> DATA LISTING:
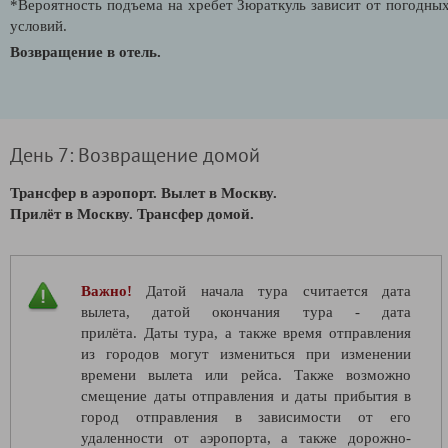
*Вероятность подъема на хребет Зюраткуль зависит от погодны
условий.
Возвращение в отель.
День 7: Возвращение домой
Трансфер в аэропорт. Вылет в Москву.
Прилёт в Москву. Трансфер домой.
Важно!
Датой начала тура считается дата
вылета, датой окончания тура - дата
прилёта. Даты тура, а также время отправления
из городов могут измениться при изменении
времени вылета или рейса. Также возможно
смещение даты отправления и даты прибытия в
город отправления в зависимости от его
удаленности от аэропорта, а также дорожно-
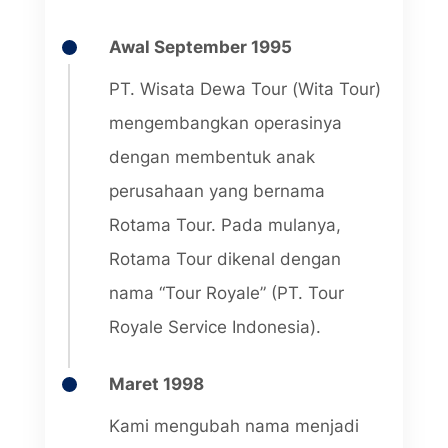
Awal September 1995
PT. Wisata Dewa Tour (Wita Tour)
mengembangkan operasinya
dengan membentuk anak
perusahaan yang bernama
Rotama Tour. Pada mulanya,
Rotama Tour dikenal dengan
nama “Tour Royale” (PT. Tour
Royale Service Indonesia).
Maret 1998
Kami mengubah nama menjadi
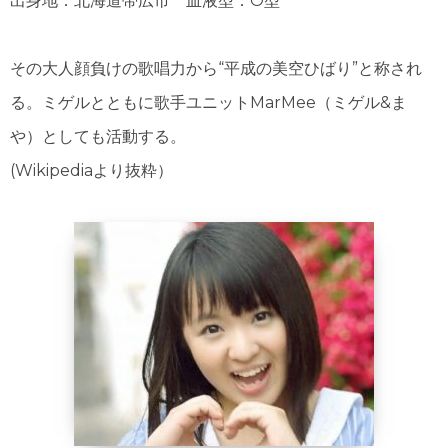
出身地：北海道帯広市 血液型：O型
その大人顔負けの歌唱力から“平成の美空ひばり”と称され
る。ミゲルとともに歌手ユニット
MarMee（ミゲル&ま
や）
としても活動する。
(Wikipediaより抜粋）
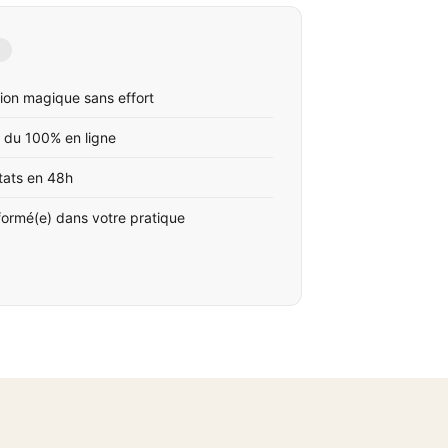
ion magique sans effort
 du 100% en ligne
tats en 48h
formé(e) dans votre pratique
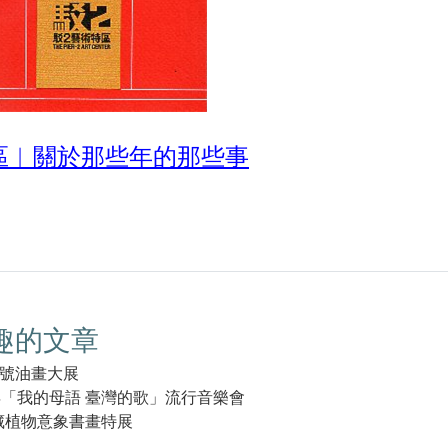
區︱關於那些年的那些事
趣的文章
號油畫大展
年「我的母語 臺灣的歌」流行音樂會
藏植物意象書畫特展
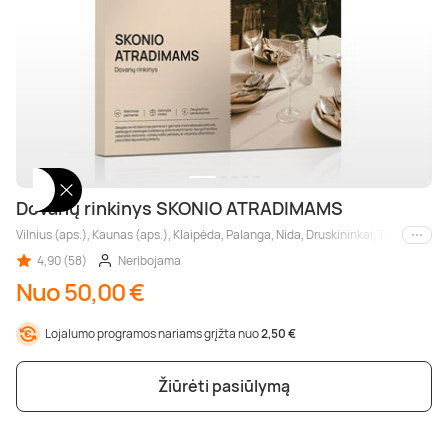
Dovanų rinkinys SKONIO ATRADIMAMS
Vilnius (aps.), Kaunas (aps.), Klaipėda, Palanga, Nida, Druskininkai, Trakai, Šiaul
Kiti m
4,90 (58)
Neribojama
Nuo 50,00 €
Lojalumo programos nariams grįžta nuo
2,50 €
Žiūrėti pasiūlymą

> AIM OF THE EXERCISE: Search the entries for the word "Москву", then list each line that holds it.

> SOLUTION FOR THIS EXERCISE:
Трансфер в аэропорт. Вылет в Москву.
Прилёт в Москву. Трансфер домой.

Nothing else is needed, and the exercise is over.